**To-do item**
Show, from the entries below, every line in which "Tokenized" appears.

------ Source records

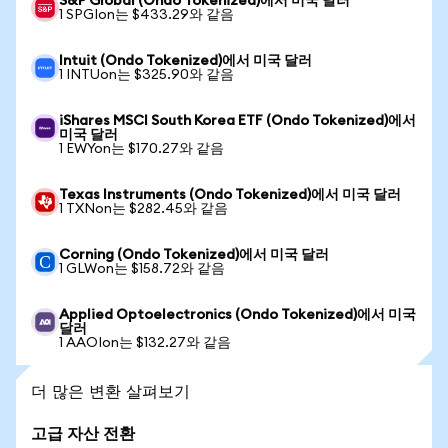
S&P Global (Ondo Tokenized)에서 미국 달러
1 SPGIon는 $433.29와 같음
Intuit (Ondo Tokenized)에서 미국 달러
1 INTUon는 $325.90와 같음
iShares MSCI South Korea ETF (Ondo Tokenized)에서
미국 달러
1 EWYon는 $170.27와 같음
Texas Instruments (Ondo Tokenized)에서 미국 달러
1 TXNon는 $282.45와 같음
Corning (Ondo Tokenized)에서 미국 달러
1 GLWon는 $158.72와 같음
Applied Optoelectronics (Ondo Tokenized)에서 미국
달러
1 AAOIon는 $132.27와 같음
더 많은 변환 살펴보기
고급 자산 전환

------------

**The completed task**
S&P Global (Ondo Tokenized)에서 미국 달러
Intuit (Ondo Tokenized)에서 미국 달러
iShares MSCI South Korea ETF (Ondo Tokenized)에서
Texas Instruments (Ondo Tokenized)에서 미국 달러
Corning (Ondo Tokenized)에서 미국 달러
Applied Optoelectronics (Ondo Tokenized)에서 미국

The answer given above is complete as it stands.